In sequential encoding, glyph data is interpreted as a series of ordered commands, whether as polylines, coordinate points, SVG directives, or Bézier path specifications. This methodology mirrors the inherent structure of vector graphics, which are fundamentally stored as notational sequences. The approach shares significant commonality with natural language processing techniques, where textual data is similarly encoded as sequential patterns.
The technical implementation involves transforming Bézier path data
into numerical sequences suitable for machine learning applications.
This transformation process can be demonstrated through two standard
font file formats: .glyphs
and .otf
.
In both cases, the vector path data – comprising coordinates and control points – is converted into ordered sequences of numerical values.
The encoding process necessitates data normalisation to facilitate machine learning computations. This normalisation transforms the raw coordinate values into a consistent range of 0.0-1.0, which enables the neural network to compute weights effectively. The process involves dividing coordinate values by the em-square size – typically 1000 units per em (UPM) for PostScript-based OpenType fonts or 2048 UPM for TrueType-based fonts. Whilst the valid range of coordinates theoretically extends from 16 to 16384 units, such extremes are rarely encountered in typical font designs. Additionally, the command types undergo one-hot encoding, whereby each instruction is transformed into a vector of floating-point values, creating a standardised numerical representation suitable for neural network processing.
After the normalisation, the data are being transformed into a sequence of numerical values. Each sequence element consists of a command type identifier followed by coordinate pairs, creating a standardised format that preserves the path construction logic whilst being compatible with machine learning architectures.

Native .glyphs
representation:
= (
nodes (38,0,l), // line point
(131,233,o), // off-curve control point
(225,467,o), // off-curve control point
(318,700,c), // curve point
(411,467,o), // off-curve control point
(505,233,o), // off-curve control point
(598,0,c) // curve point
);
In one sequence, commands like l
, o
, and
c
can be represented with three positions
(e.g. 1.0, 0.0, 0.0
), while coordinates are represented
with two positions (e.g. 0.037, 0.000
). Then, the whole
sequence length has five positions.
tensor([[1.0, 0.0, 0.0, 0.037, 0.000],
[0.0, 1.0, 0.0, 0.128, 0.228],
[0.0, 1.0, 0.0, 0.220, 0.456],
[0.0, 0.0, 1.0, 0.311, 0.684],
# ...
])
Native .otf
representation:
38 0 moveto % starting point
131 233 225 467 318 700 % control points and destination
curveto % curve command
411 467 505 233 598 0 % control points and destination
curveto % curve command
In one sequence, commands such as moveto
and
curveto
can be represented with three positions
(e.g. 1.0, 0.0, 0.0
), whilst coordinates are represented
with two positions (e.g. 0.037, 0.000
).
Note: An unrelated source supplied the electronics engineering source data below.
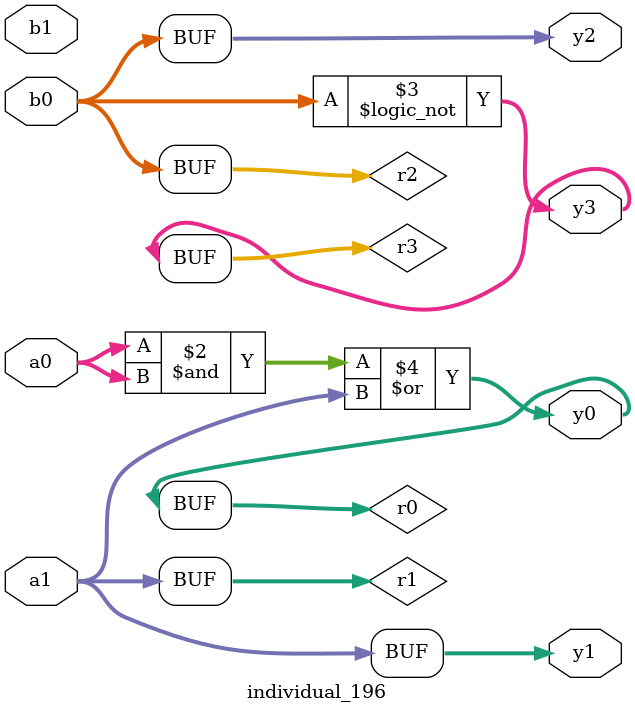
<source format=sv>
module individual_196(input logic [15:0] a1, input logic [15:0] a0, input logic [15:0] b1, input logic [15:0] b0, output logic [15:0] y3, output logic [15:0] y2, output logic [15:0] y1, output logic [15:0] y0);
logic [15:0] r0, r1, r2, r3; 
 always@(*) begin 
	 r0 = a0; r1 = a1; r2 = b0; r3 = b1; 
 	 r0  &=  a0 ;
 	 r3 = ! r2 ;
 	 r0  |=  a1 ;
 	 y3 = r3; y2 = r2; y1 = r1; y0 = r0; 
end
endmodule
</source>
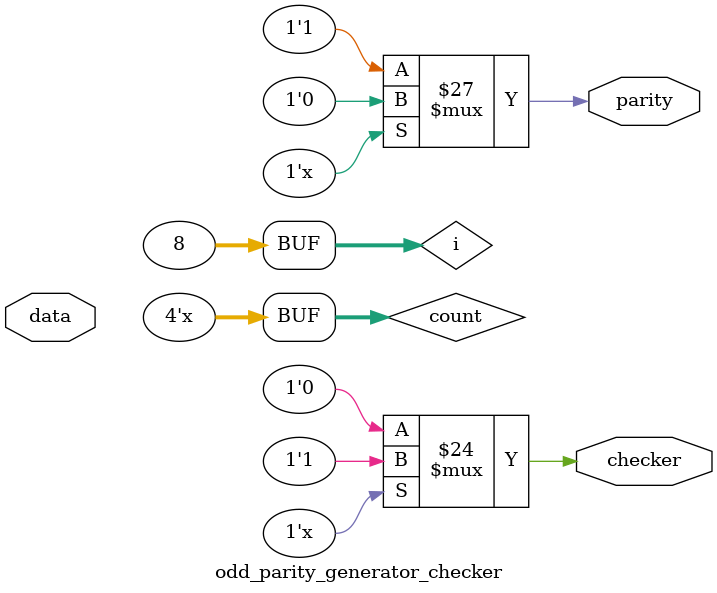
<source format=v>
`timescale 1ns / 1ps
module odd_parity_generator_checker(input [7:0] data,output reg parity,checker);
integer i=0;
reg [3:0] count=0;
always @(*) begin
    for(i=0;i<8;i=i+1) begin
        if(data[i]==1)
            count=count+1;
    end
    if(count%2) begin
        parity=0;
        checker=1;
    end
    else begin
        parity=1;
        checker=0;
    end
end
endmodule

</source>
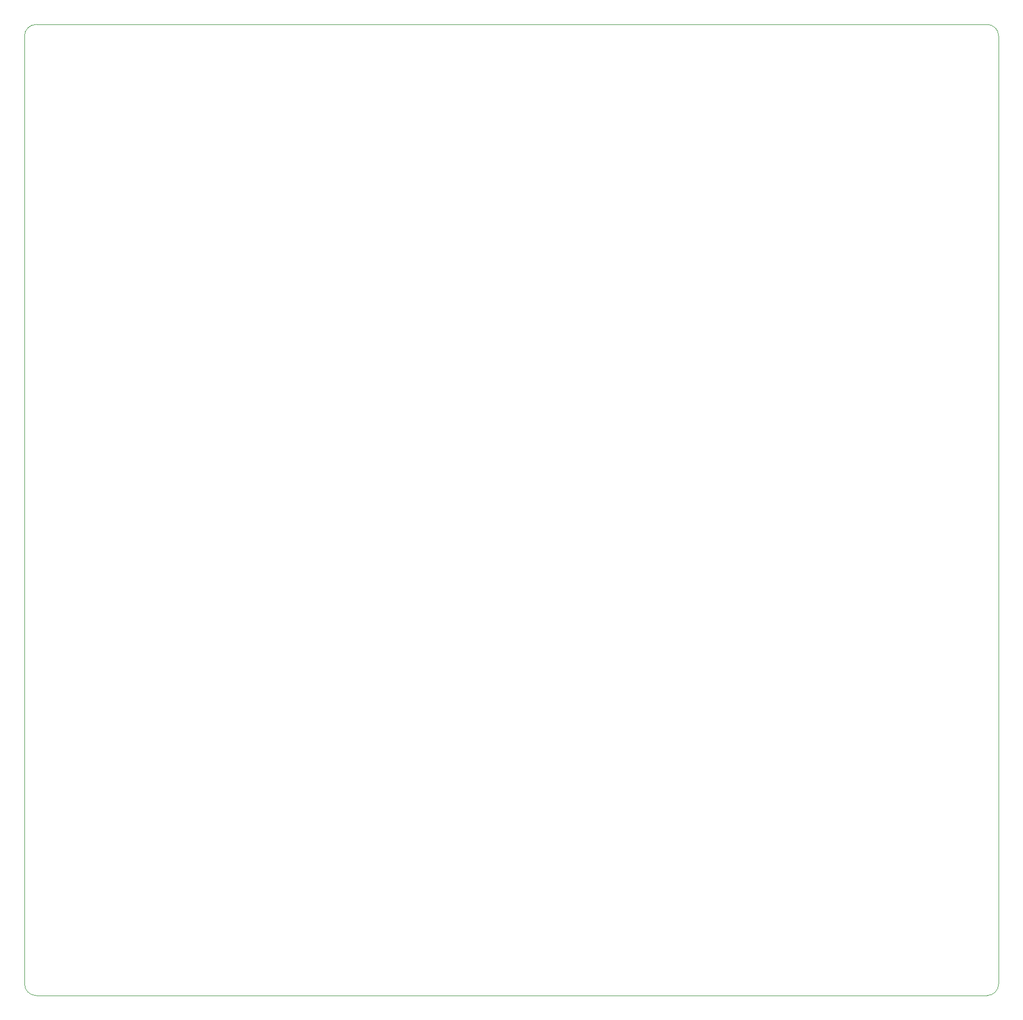
<source format=gbr>
%TF.GenerationSoftware,KiCad,Pcbnew,(5.1.10)-1*%
%TF.CreationDate,2021-08-17T12:27:07-04:00*%
%TF.ProjectId,macropad,6d616372-6f70-4616-942e-6b696361645f,rev?*%
%TF.SameCoordinates,Original*%
%TF.FileFunction,Profile,NP*%
%FSLAX46Y46*%
G04 Gerber Fmt 4.6, Leading zero omitted, Abs format (unit mm)*
G04 Created by KiCad (PCBNEW (5.1.10)-1) date 2021-08-17 12:27:07*
%MOMM*%
%LPD*%
G01*
G04 APERTURE LIST*
%TA.AperFunction,Profile*%
%ADD10C,0.050000*%
%TD*%
G04 APERTURE END LIST*
D10*
X36195000Y-24003000D02*
X36195000Y-26035000D01*
X194945000Y-24003000D02*
X194945000Y-26035000D01*
X36195000Y-26035000D02*
X36195000Y-29845000D01*
X194945000Y-26035000D02*
X194945000Y-29845000D01*
X194945000Y-29845000D02*
X194945000Y-178435000D01*
X193040000Y-180340000D02*
X38100000Y-180340000D01*
X194945000Y-178435000D02*
G75*
G02*
X193040000Y-180340000I-1905000J0D01*
G01*
X193040000Y-22098000D02*
G75*
G02*
X194945000Y-24003000I0J-1905000D01*
G01*
X36195000Y-24003000D02*
G75*
G02*
X38100000Y-22098000I1905000J0D01*
G01*
X38100000Y-180340000D02*
G75*
G02*
X36195000Y-178435000I0J1905000D01*
G01*
X36195000Y-178435000D02*
X36195000Y-29845000D01*
X38100000Y-22098000D02*
X193040000Y-22098000D01*
M02*

</source>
Thus, the whole
sequence length maintains five positions.
tensor([[1.0, 0.0, 0.0, 0.037, 0.000],
[0.0, 0.0, 1.0, 0.128, 0.228],
[0.0, 0.0, 1.0, 0.220, 0.456],
[0.0, 0.0, 1.0, 0.311, 0.684],
# ...
])
The sequential nature of vector data representation exhibits notable similarities to natural language processing methodologies. Contemporary approaches leverage established architectures from language modelling, including recurrent neural networks (RNNs), variational autoencoders, and transformer models.